Mette Frederiksen, the leader of Denmark’s center-left Socialist Democratic party, has announced that she will form a left-leaning, one-party minority government, making her the nation’s youngest-ever prime minister.
“It is with great pleasure I can announce that after three weeks of negotiations, we have a majority to form a new government,” the 41-year-old said Wednesday, according to Reuters.
Frederiksen’s Social Democrats were able to form the minority government after receiving backing from the Socialist People’s Party, the Red-Green Alliance, and the Social-Liberal Party, the news agency added.
Minority governments are common in Denmark and Frederiksen will rely on the three left and center-left parties to pass laws in parliament.
Denmark’s Social Democrats beat the three-party center-right bloc led by Lars Lokke Rasmussen of the Venstre party earlier in June after adopting a hardline stance on immigration during the election campaign, luring voters away from the right-wing populist Danish People’s Party (DPP).

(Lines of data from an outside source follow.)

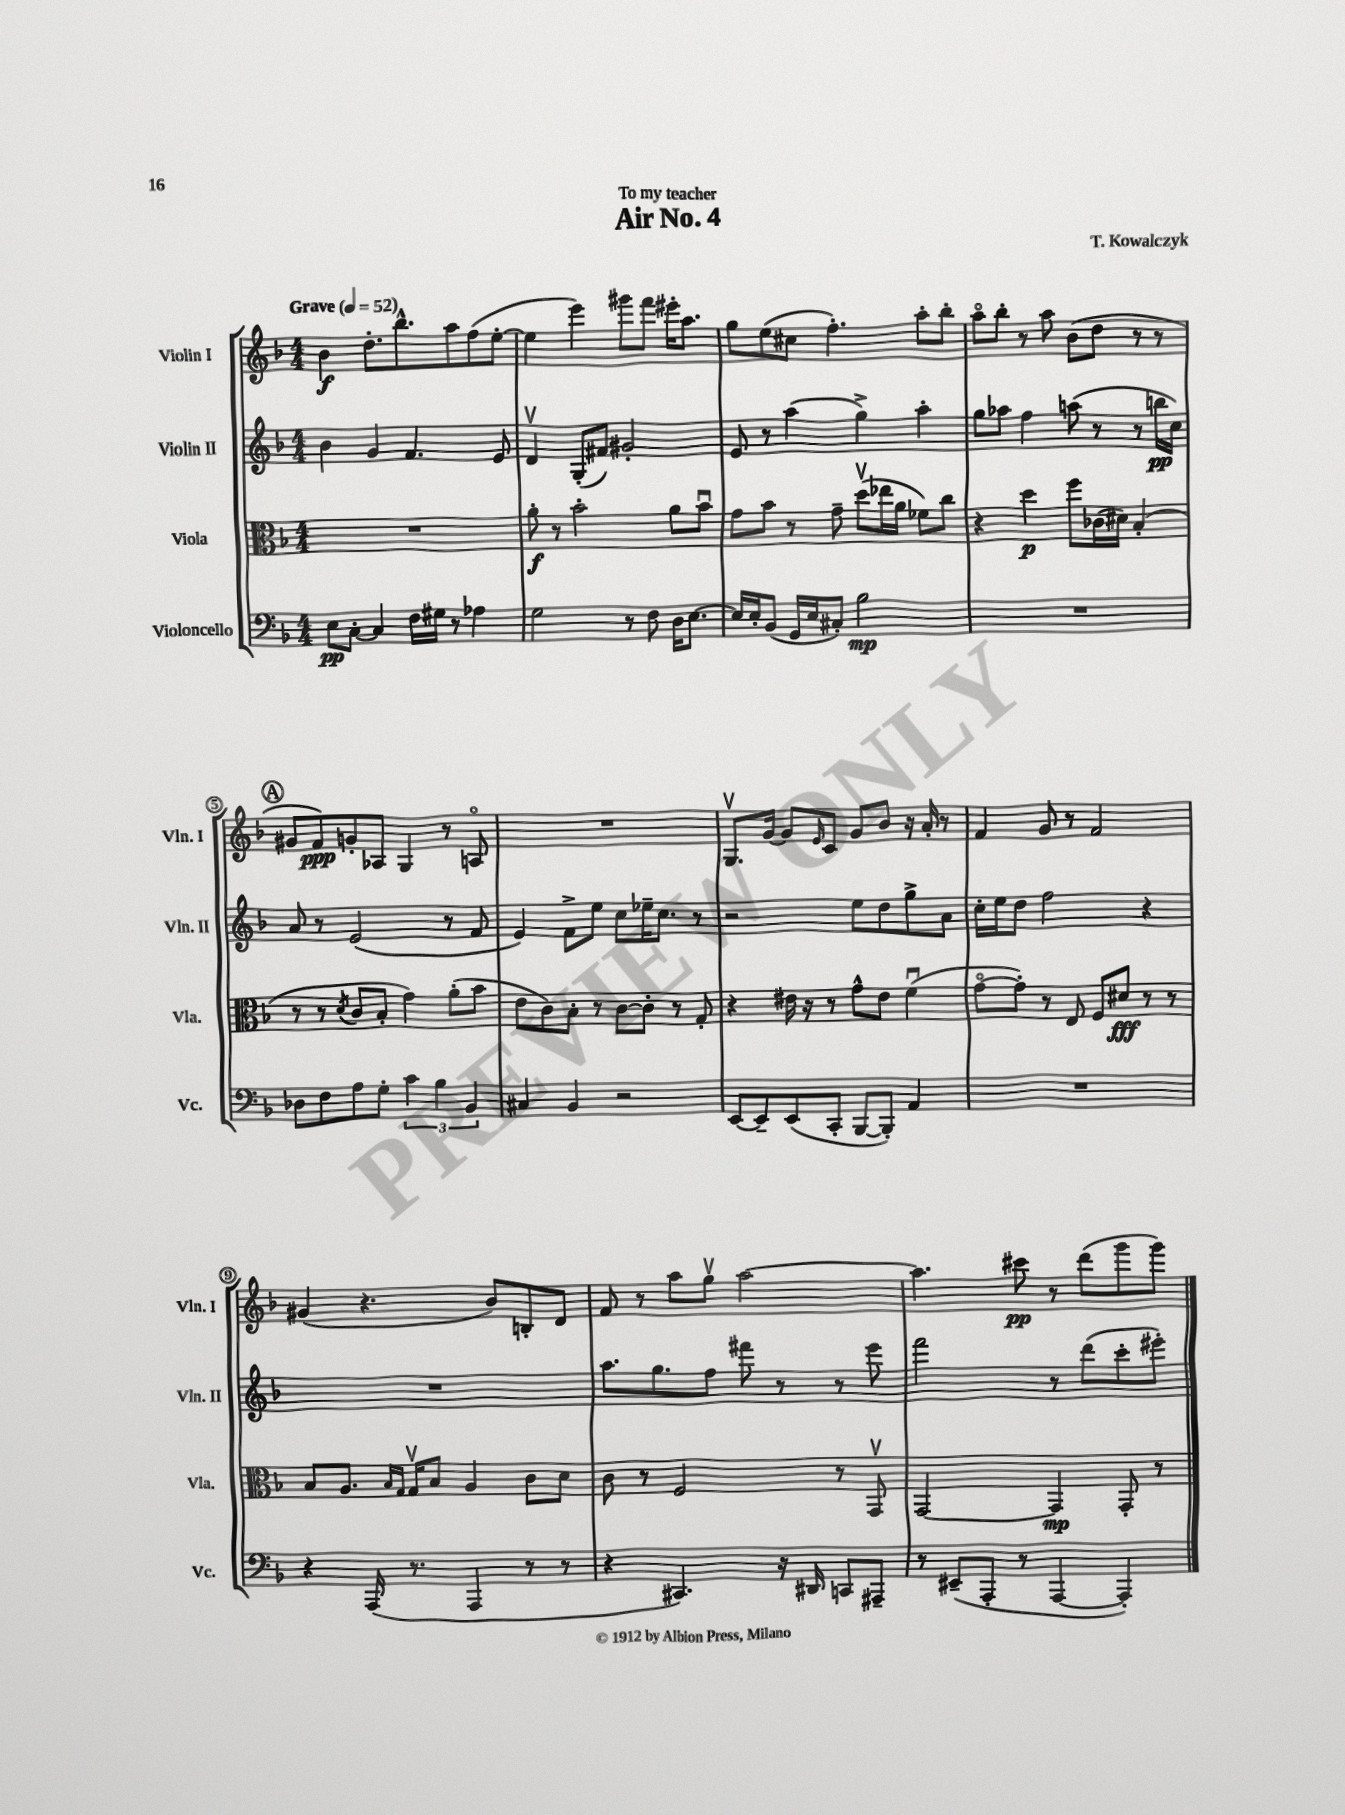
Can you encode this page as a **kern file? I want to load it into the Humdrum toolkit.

**kern	**kern	**kern	**kern
*staff4	*staff3	*staff2	*staff1
*clefF4	*clefC3	*clefG2	*clefG2
*k[b-]	*k[b-]	*k[b-]	*k[b-]
*M4/4	*M4/4	*M4/4	*M4/4
*MM52	*MM52	*MM52	*MM52
8E	1r	4b-	4b-
[8C'	.	.	.
4C]	.	4g	8.dd'
.	.	.	8.bb-^^
16F	.	4.f	.
16G#	.	.	.
8r	.	.	8aa
4A-	.	.	(8ff
.	.	8e	[8ee'
=	=	=	=
2G	8a'	4dv	4ee]
.	8r	.	.
.	2b-'	(8G'	4eee)
.	.	8f#)	.
8r	.	2g#'	8ggg#
8F	.	.	8fff
16D	8a	.	16eee#'
[8.E	.	.	8.aa
.	8b-u	.	.
=	=	=	=
16E]	8g	8e	8gg
16E'	.	.	.
(8BB-	8b-	8r	(8ee
16GG	8r	(4aa	8cc#
16E	.	.	.
8C#')	8g~	.	4.ff')
2B-	(8ddv	4gg^)	.
.	16ee-	.	.
.	16a	.	.
.	8f-)	4aa'	8aa'
.	8cc	.	8bb-'
=	=	=	=
1r	4r	8gg	8aao
.	.	8aa-	8bb-'
.	4dd	4ff	8r
.	.	.	8aa
.	8ff	(8aa	(8b-
.	(16c-	8r	8dd
.	16d#)	.	.
.	(4B-'	8r	8r
.	.	16bb	8r
.	.	16cc)	.
=	=	=	=
8D-	8r	8a	8g#
8F	8r	8r	8f)
.	8qd	.	.
8A	8c	(2e	8g'
8G'	8B-'	.	8A-
6c	4g)	.	4G
6B-	.	.	.
.	(8a'	8r	8r
6BB-	.	.	.
.	8b-	8f	8Ao
=	=	=	=
4C#	8e	4e)	1r
.	8c)	.	.
4BB-	8B-'	8f^	.
.	8r	8ee	.
2r	[8c	8cc	.
.	8c']	16ee-~	.
.	.	8.cc	.
.	8r	.	.
.	8G'	8r	.
=	=	=	=
[8EE	4r	2r	8.Gv
8EE~]	.	.	.
.	.	.	[16g
(8EE	16e#	.	8g]
.	16r	.	.
.	.	.	16qqe
8CC'	8r	.	8c
[8BBB-	8g^^	8ee	8g
8BBB-'])	8e#	8dd	8b-
4AA	(4fu	8gg^	16r
.	.	.	16a'
.	.	8a	8r
=	=	=	=
1r	[8go	16cc'	4f
.	.	16ee	.
.	8g'])	8dd	.
.	8r	2ff	8g
.	8E	.	8r
.	8F	.	2f
.	8d#	.	.
.	8r	4r	.
.	8r	.	.
=	=	=	=
4r	8B-	1r	(4g#
.	8.A	.	.
(16AAA	.	.	4.r
.	16qqB-	.	.
.	16qqG	.	.
8.r	16Gv	.	.
.	8B-	.	.
4AAA	4A	.	.
.	.	.	8b-)
8r	8c	.	8B'
8r	8d	.	8d
=	=	=	=
4r	8c	8.aa	8f
.	8r	.	8r
.	.	8.gg	.
4.CC#)	2F	.	8aa
.	.	8ff	8ggv
.	.	8fff#	[2aa
16r	.	8r	.
16DD#	.	.	.
8CC	8r	8r	.
8AAA#~	8GGv	8eee	.
=	=	=	=
8r	[2GG	2fff	4.aa]
(8EE#~	.	.	.
8AAA'	.	.	.
8r	.	.	8ccc#
[4AAA	4GG]	8r	8r
.	.	(8ddd	(8ddd
4AAA'])	8GG'	8ccc'	8ggg
.	8r	8eee#')	8ggg)
==	==	==	==
*-	*-	*-	*-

Frederiksen’s party won 48 seats in parliament, beating Venstre party’s by 43 seats.
Denmark will be the third Nordic country this year to form a leftist government after Social Democratic parties formed governments in Finland and Sweden earlier this year.

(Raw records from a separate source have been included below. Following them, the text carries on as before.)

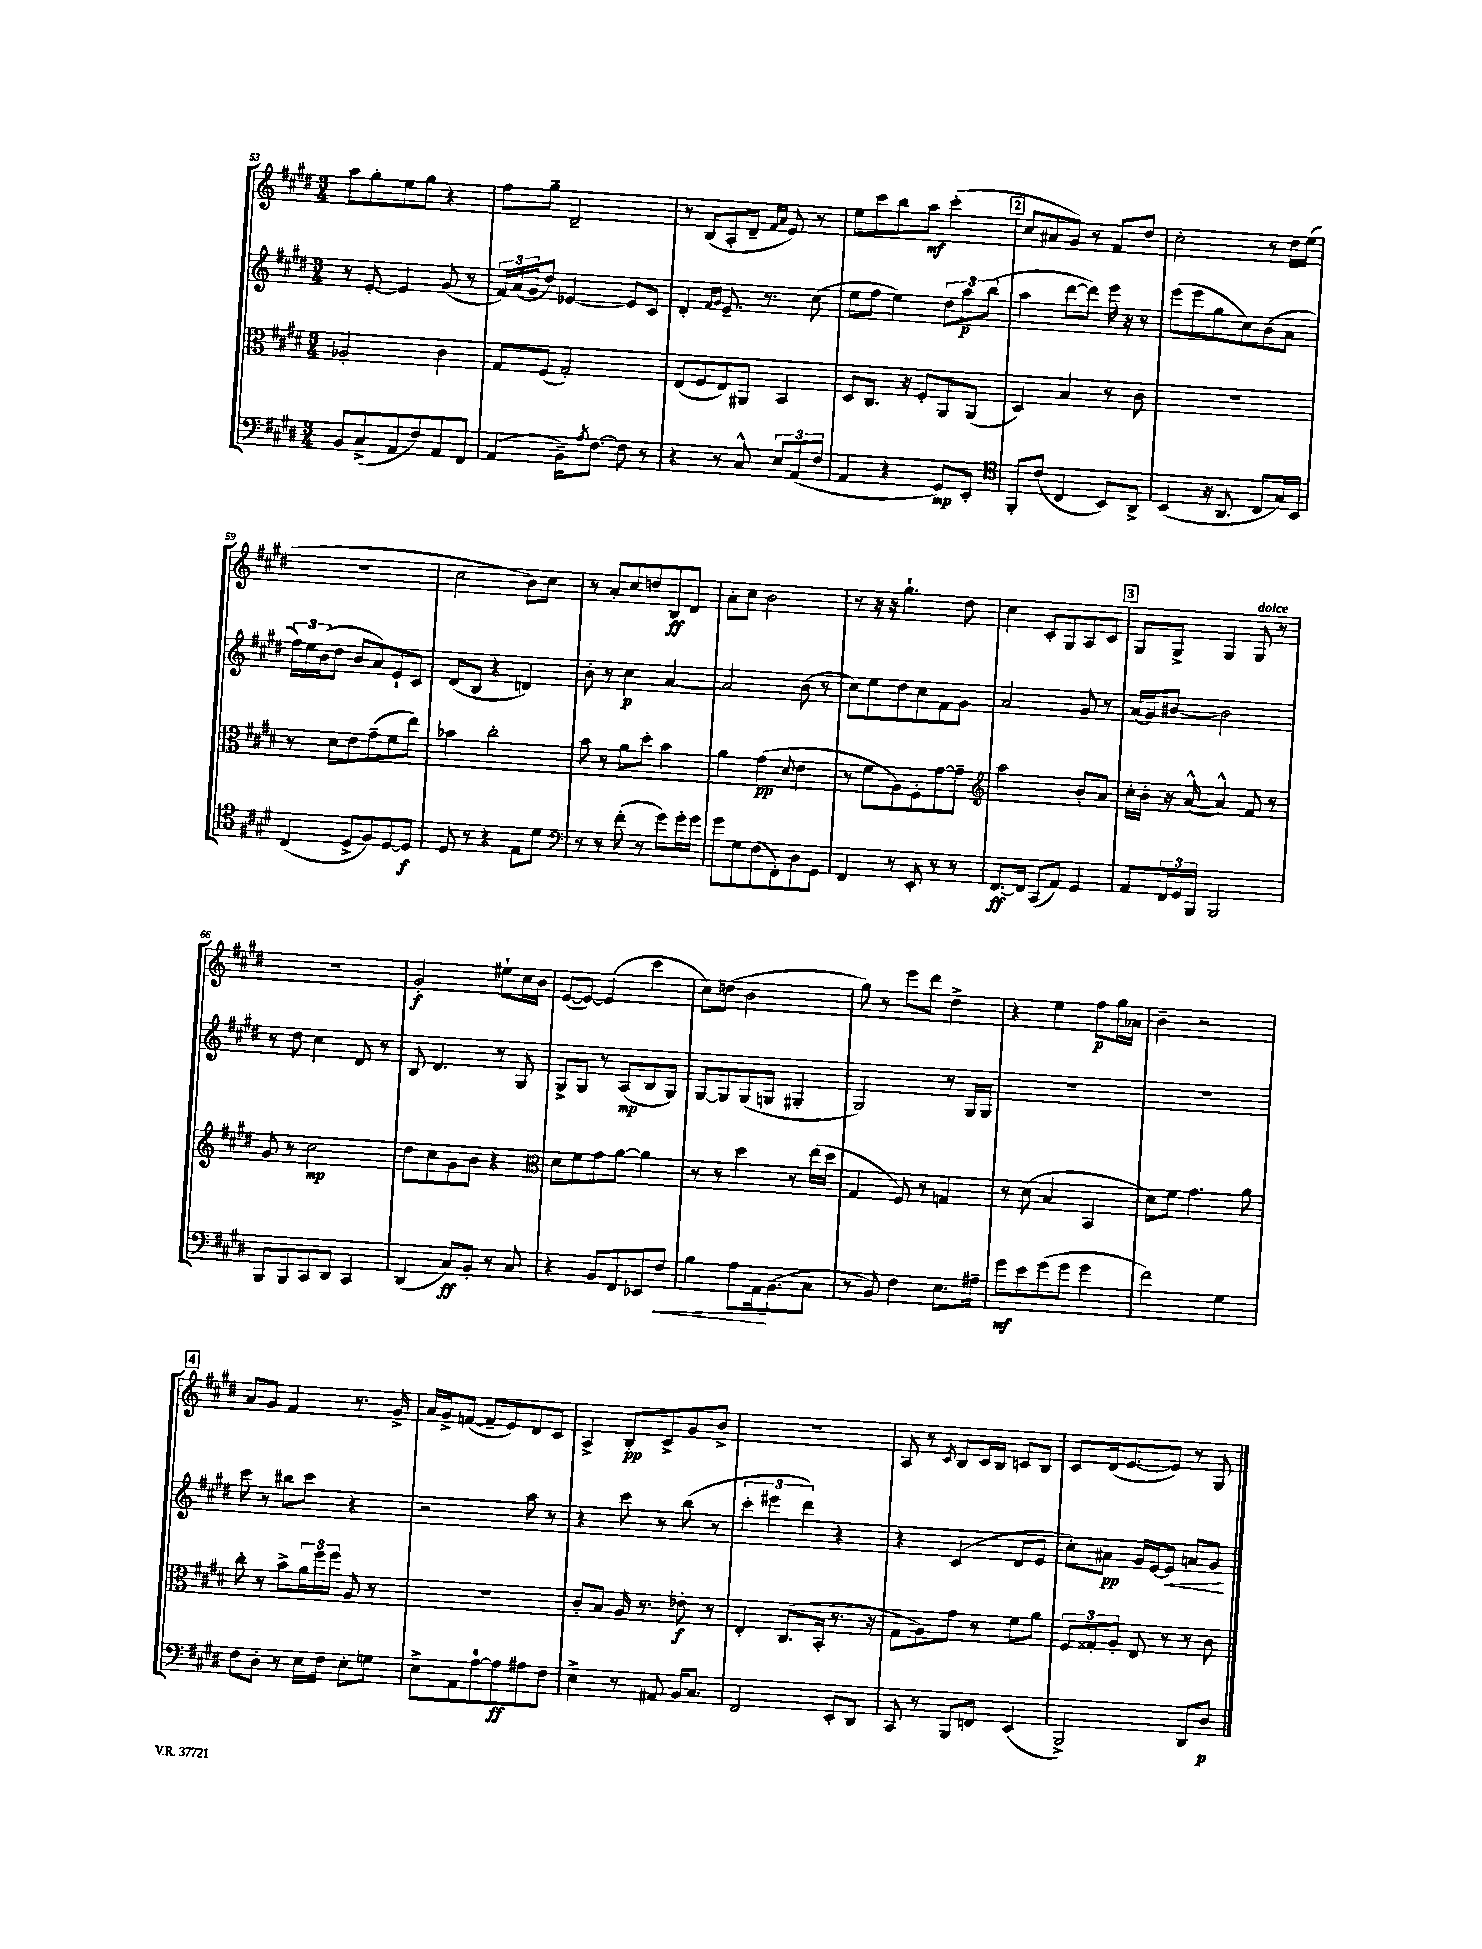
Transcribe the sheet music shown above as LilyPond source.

<<
\new StaffGroup <<
\new Staff = "s0" {
    \clef treble \key e \major \numericTimeSignature \time 3/4
    a''8 gis''8-. e''8 gis''8 r4 |
    fis''8 gis''8-- dis'2-- |
    r8 b8( a8-. dis'8-- \grace { fis'16 a'16 } e'8) r8 |
    e''8 cis'''8 b''8 a''8\mf cis'''4-.( |
    \mark \markup { \box "2" } cis''8 ais'8 gis'8) r8 fis'8 dis''8 |
    cis''2-. r8 dis''16 e''16( |
    R2. |
    cis''2 b'8) cis''8 |
    r8 a'8-. cis''8 d''8 b8\ff dis'8 |
    a'8-. cis''8 b'2 |
    r8 r16 r16 gis''4.-! dis''8 |
    cis''4 cis'8-. gis8 a8 cis'8 |
    \mark \markup { \box "3" } gis8 gis8-> gis4 gis8^\markup { \italic "dolce" } r8 |
    R2. |
    gis'2-.\f eis''8-! cis''16 b'16 |
    e'8~( e'8~) e'4( cis'''4 |
    cis''8) d''8( b'2 |
    gis''8) r8 e'''8 dis'''8 dis''4-> |
    r4 e''4 fis''8\p gis''16 aes'16 |
    b'4-- r2 |
    \mark \markup { \box "4" } a'8 gis'8 fis'4 r8. gis'16-> |
    a'16 gis'16-> f'8~( f'8-- e'8) dis'8 cis'8 |
    a4-> b8-.\pp cis'8-> gis'8 b'8-> |
    R2. |
    a8 r8 \acciaccatura { cis'8 } b8 cis'16 b16 c'8 b8 |
    cis'8 dis'16( e'8.~ e'8) r8 gis8 \bar "|." |
}
\new Staff = "s1" {
    \clef treble \key e \major \numericTimeSignature \time 3/4
    r8 e'8~-. e'4 gis'8( r8 |
    \tuplet 3/2 { fis'16) a'16( gis'16 } dis''8) ees'4~ ees'8 cis'8 |
    dis'4-. \grace { fis'16 gis'16 } e'8.-- r8. cis''8( |
    e''8 fis''8 e''4) \tuplet 3/2 { dis''8 a''8\p b''8( } |
    \mark \markup { \box "2" } a''4 dis'''8~ dis'''8) e'''16 r16 r8 |
    e'''8( e'''8 gis''8 cis''8) b'8( a'8 |
    \tuplet 3/2 { fis''16) e''16 b'16( } dis''8 b'8 a'8) e'8-! cis'8 |
    dis'8( b8 r4 d'4) |
    b'8-. r8 cis''4\p a'4~ |
    a'2 b'8( r8 |
    cis''8) e''8 dis''8 cis''8 fis'8 gis'8 |
    a'2 gis'8 r8 |
    \mark \markup { \box "3" } a'16( gis'16) bis'8~ bis'2 |
    r8 dis''8 cis''4 dis'8 r8 |
    b8 dis'4. r8 gis8 |
    gis8-> gis8 r8 a8\mp( b8 gis8) |
    gis8~ gis8 gis8( g8 gis4-. |
    gis2) r8 gis16 gis16 |
    R2. |
    R2. |
    \mark \markup { \box "4" } cis'''8 r8 bis''8 cis'''8 r4 |
    r2 a''8 r8 |
    r4 cis'''8 r8 b''8( r8 |
    \tuplet 3/2 { cis'''4-. eis'''4 dis'''4) } r4 |
    r4 cis'4( dis'8 e'8 |
    cis''8-.) ais'8\pp gis'16 e'16~ e'8\< a'8 gis'8\! \bar "|." |
}
\new Staff = "s2" {
    \clef alto \key e \major \numericTimeSignature \time 3/4
    aes2-. cis'4 |
    gis8 fis8( gis2-.) |
    e8( fis8 e8) ais,8 b,4 |
    dis8 cis8. r16 fis8-. a,8 a,8( |
    \mark \markup { \box "2" } dis4) b4 r8 cis'8 |
    R2. |
    r8 dis'8 e'8 gis'8--( fis'8 e''8) |
    bes'4 cis''2-. |
    b'8 r8 a'8 dis''8-. b'4 |
    a'4 gis'4\pp( \appoggiatura { dis'8 } e'4 |
    r8 fis'8 a8) fis8-. gis'8~ gis'8-- |
    \clef treble a''2 b'8-. a'8 |
    \mark \markup { \box "3" } cis''16-. b'16-. r16 a'16~-^( a'4-^) fis'8 r8 |
    gis'8 r8 cis''2\mp |
    dis''8 cis''8 gis'8 b'8 r4 |
    \clef alto dis'8 fis'8 gis'8 a'8~ a'4 |
    r8 r8 dis''4 r8 e''16( dis''16 |
    gis4 fis8) r8 g4 |
    r8 dis'8( b4 b,4 |
    dis'8) fis'8 gis'4. a'8 |
    \mark \markup { \box "4" } cis''8-. r8 b'8-> \tuplet 3/2 { a'16 fis''16 fis''16 } a8 r8 |
    R2. |
    cis'8-. b8 a16 r8. ees'8-.\f r8 |
    e4-. cis8.( b,16-. r8. r16 |
    gis8 a8) gis'8 r8 fis'8 a'8 |
    \tuplet 3/2 { fis8 gisis8-. a8-. } e8 r8 r8 cis'8 \bar "|." |
}
\new Staff = "s3" {
    \clef bass \key e \major \numericTimeSignature \time 3/4
    b,8 cis8->( a,8 fis8) a,8 fis,8 |
    a,4( b,16--) \acciaccatura { a8 } fis8.~ fis8 r8 |
    r4 r8 cis8-^ \tuplet 3/2 { e8 a,8( fis8 } |
    a,4 r4 gis,8\mp) e,8-. |
    \mark \markup { \box "2" } \clef tenor fis,8-. cis'8( cis4 b,8) a,8-> |
    b,4( r16 a,8. cis8 gis16) b,16 |
    cis4( dis8-> fis8) dis8~ dis8\f |
    dis8 r8 r4 e8 dis'8 |
    \clef bass r8 r8 fis'8-.( r8 gis'8) gis'16-. gis'16 |
    gis'8 gis8 fis8( fis,8-.) dis8 gis,8 |
    fis,4 r8 e,8-. r8 r8 |
    fis,8.~\ff fis,16 cis,8( a,8) gis,4 |
    \mark \markup { \box "3" } a,8 \tuplet 3/2 { fis,16 gis,16 b,,16 } b,,2 |
    b,,8 b,,8 cis,8 dis,8 cis,4 |
    dis,4( cis8\ff) b,8-. r8 cis8 |
    r4 b,8 fis,8 ees,8 fis8\< |
    b4 a8 a,16\! b,8.( cis8 |
    r8 b,8) fis4 e8. ais16-- |
    gis'8\mf e'8 gis'8( gis'8 gis'4 |
    fis'2) gis4 |
    \mark \markup { \box "4" } fis8 dis8-. r8 e16 fis16 e8-. g8 |
    e8-> a,8 a8-0~ a8\ff ais8 fis8 |
    e4-> r8 ais,8 b,16 cis8. |
    fis,2 e,8-. dis,8 |
    cis,8 r8 b,,8 f,8 e,4( |
    b,,2->) dis,8 dis8\p \bar "|." |
}
>>
>>
\layout { \context { \Score currentBarNumber = #53 } }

Under Frederiksen, Denmark’s Social Democrats supported some of the most aggressive anti-immigrant laws in Europe that were put forward by the current center-right government.
While immigration and the welfare state were key issues ahead of the election, climate change also punched through as the biggest concern among voters, a political analyst at the Politiken newspaper, previously said.
The new center-left government announced Wednesday morning that it would boost public spending and cut greenhouse emissions by 70% before 2030.
Frederiksen was due to meet Queen Margrethe II of Denmark on Wednesday afternoon in order for her to be formally appointed as Prime Minister. On Thursday Frederiksen was also expected to present the monarch to her new ministers, Reuters reported.
After four years in opposition, the resurgence of the Social Democrats has been credited to Frederiksen tacking left on socio-economic issues — by promising to boost welfare spending and tackle climate issues — while shifting right on immigration.
This legislation includes a controversial law banning face coverings, a moratorium on accepting a UN refugee resettlement quota, and plans for so-called “ghetto laws” targeting disadvantaged areas where more than half the inhabitants originate from non-Western countries.
Denmark’s election results marked a stunning collapse for the DPP, which swept into second place during the 2015 elections, and was credited with transforming Danish politics with its anti-establishment and anti-immigrant message over the last several decades.
“Many of these popular right voters, who have supported DPP for the last 20 years, are turning their backs on them,” Kasper M. Hansen, a political science professor at the University of Copenhagen, said earlier in June, referring to the voters flocking to the Social Democrats or to a new crop of smaller far-right parties.